● **Texte fourni**
· · ·
Une situation délicate
Une situation délicate

QUÉBEC - Le gouvernement Marois s'est élevé mardi contre la suspension infligée par un organisme canadien à la Fédération de soccer du Québec parce qu'elle refuse d'autoriser le port du turban par les joueurs pendant les matchs.

L'Association canadienne de soccer (ACS), qui a annoncé lundi soir la suspension immédiate de la fédération québécoise, s'immisce dans un dossier qui ne la regarde pas, a soutenu la première ministre Pauline Marois lors d'un court point de presse à l'Assemblée nationale.

« Je trouve cela inacceptable. Je crois que la fédération québécoise a le droit d'établir ses propres règlements, elle est autonome, elle n'est pas assujettie à la fédération canadienne et à cet égard, je la supporte dans ses orientations », a-t-elle fait valoir.

L'organisme responsable du ballon rond au Québec a déchaîné les passions au pays avec sa décision de bannir le port du turban, du patka ou du keski sur les terrains de soccer. La mesure a été décriée par de nombreux commentateurs, surtout dans la presse anglophone, comme étant un geste d'intolérance, contraire à l'esprit du multiculturalisme, voire raciste.
· · ·
● **Matériel**
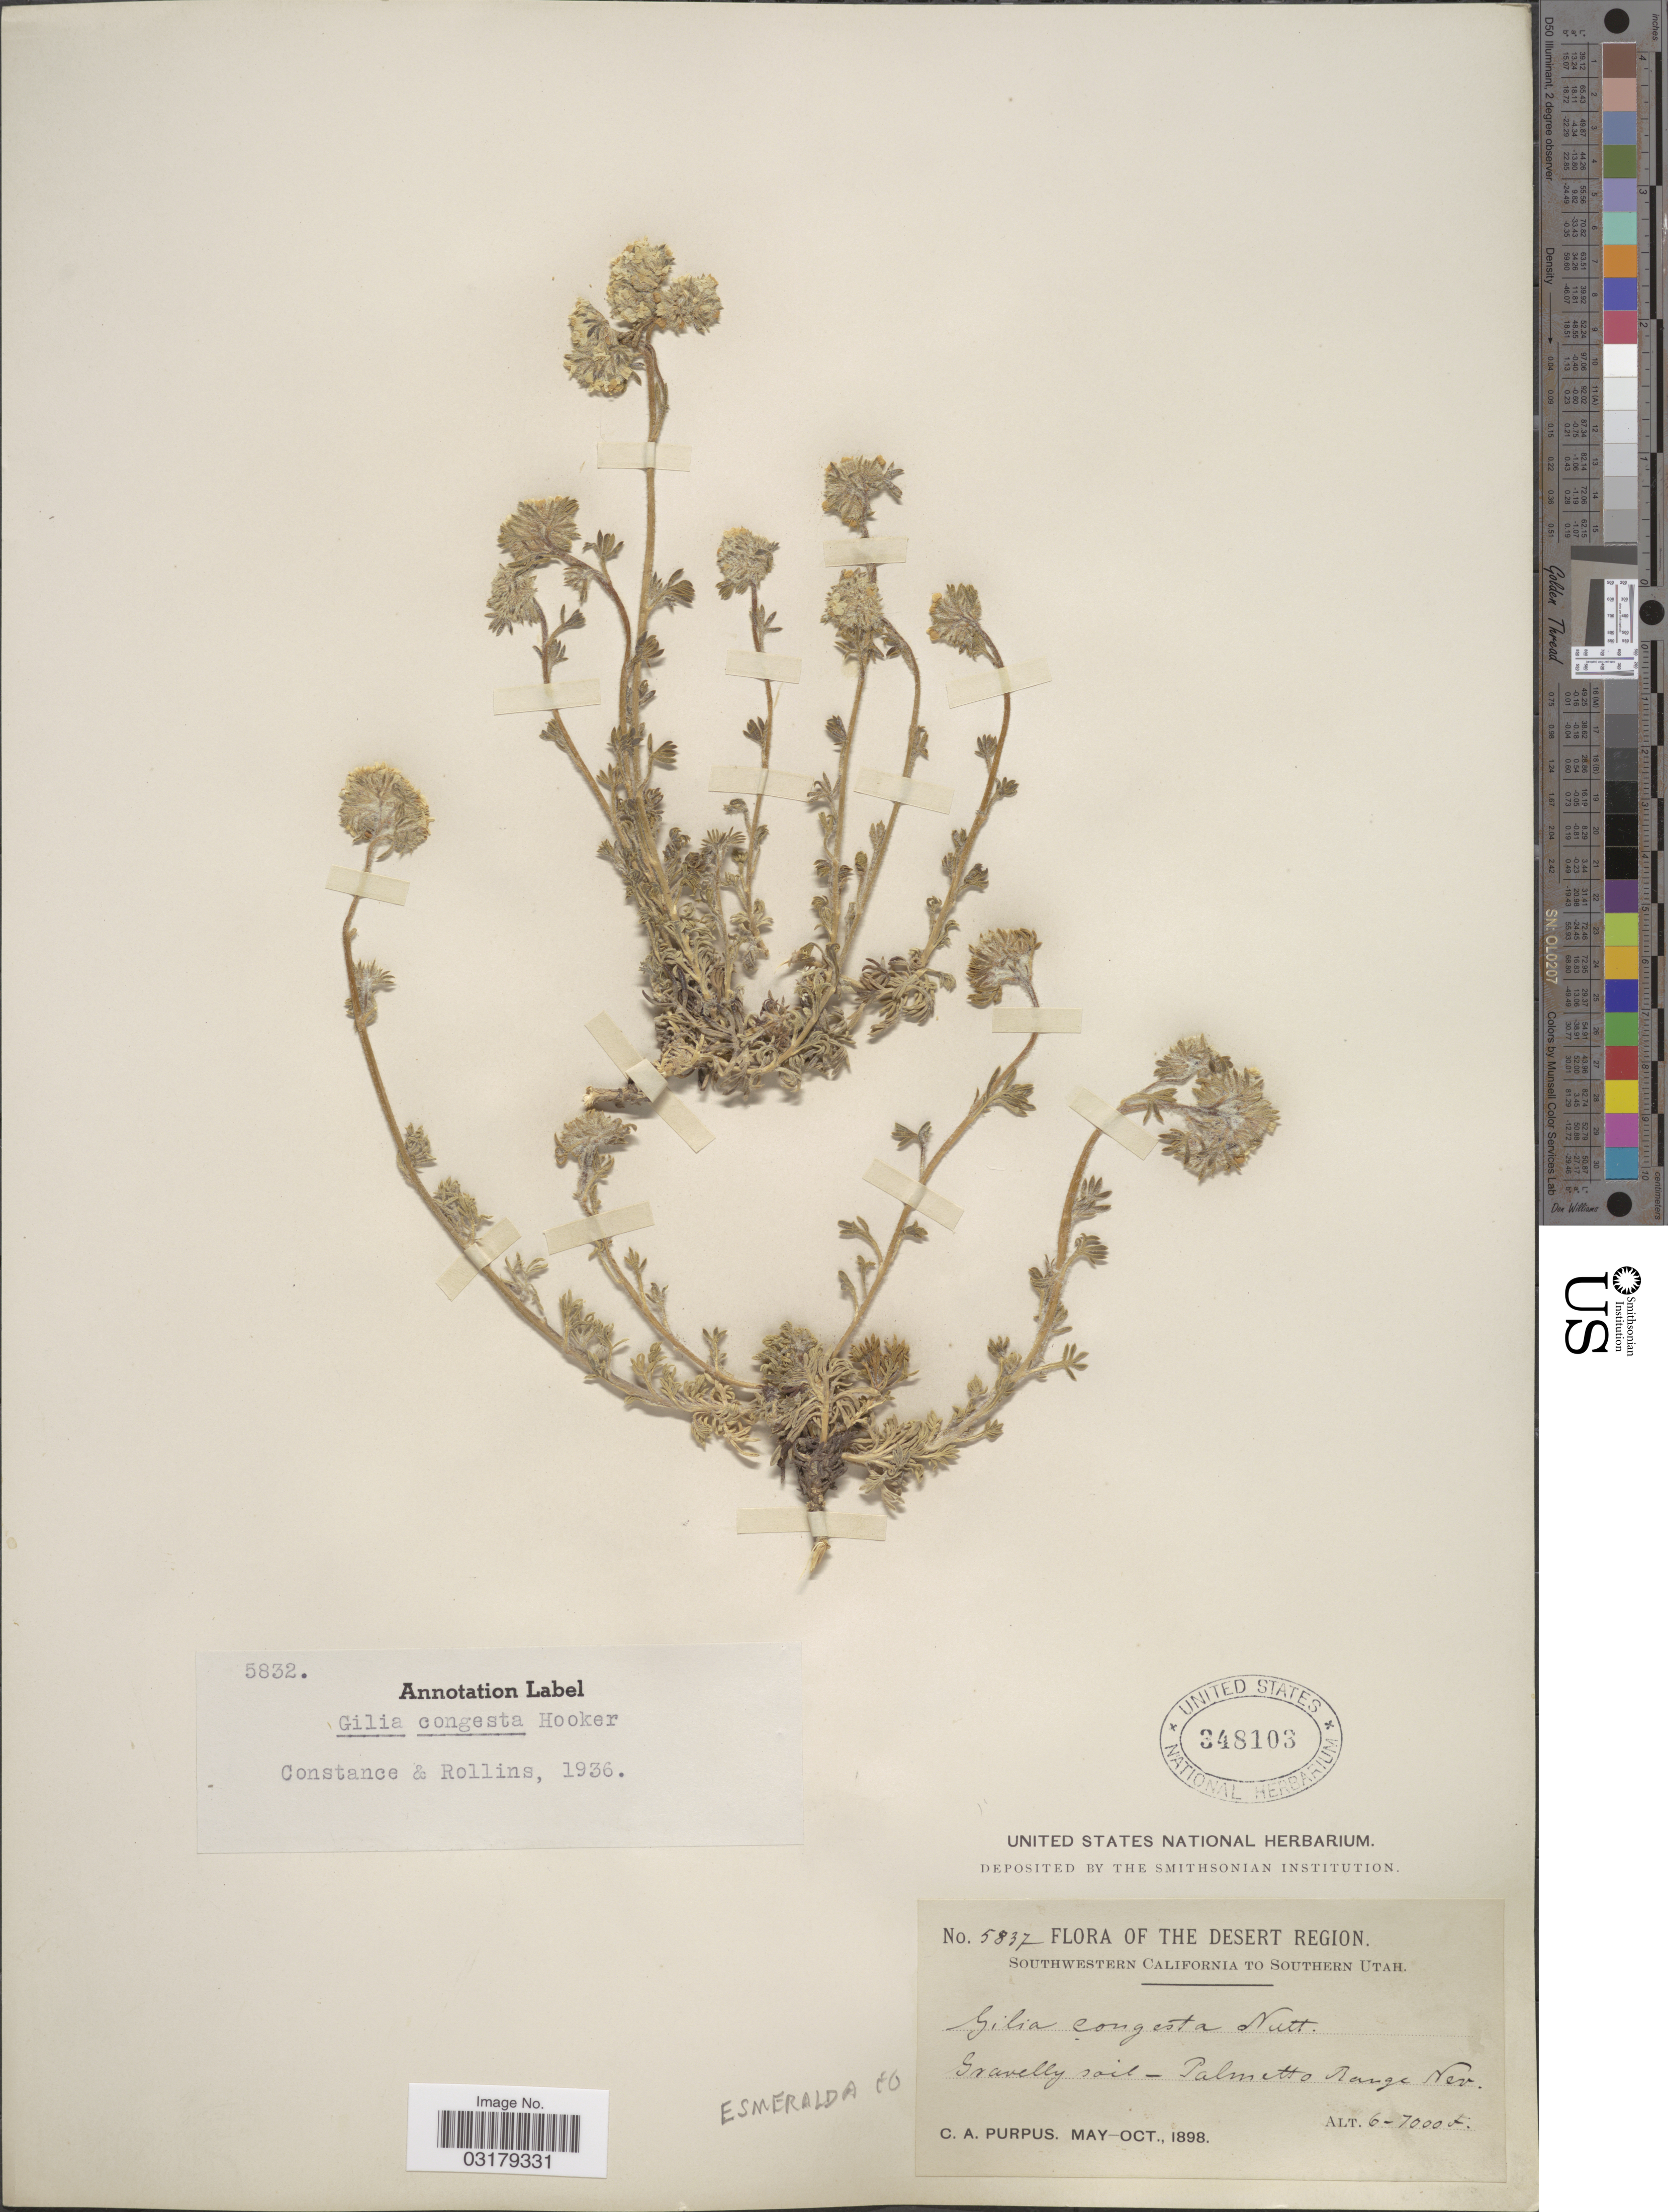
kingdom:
· · ·
● **Énoncé**
Dans l'article sur le port du turban au soccer, résumez en deux phrases au plus le paragraphe qui commence par « L'organisme responsable du ballon rond ».

● **Résultat de la tâche**
En interdisant le turban, le patka et le keski sur les terrains de soccer, la fédération québécoise a soulevé les passions dans tout le pays. De nombreux commentateurs, surtout dans la presse anglophone, ont dénoncé ce geste comme intolérant, contraire au multiculturalisme, voire raciste.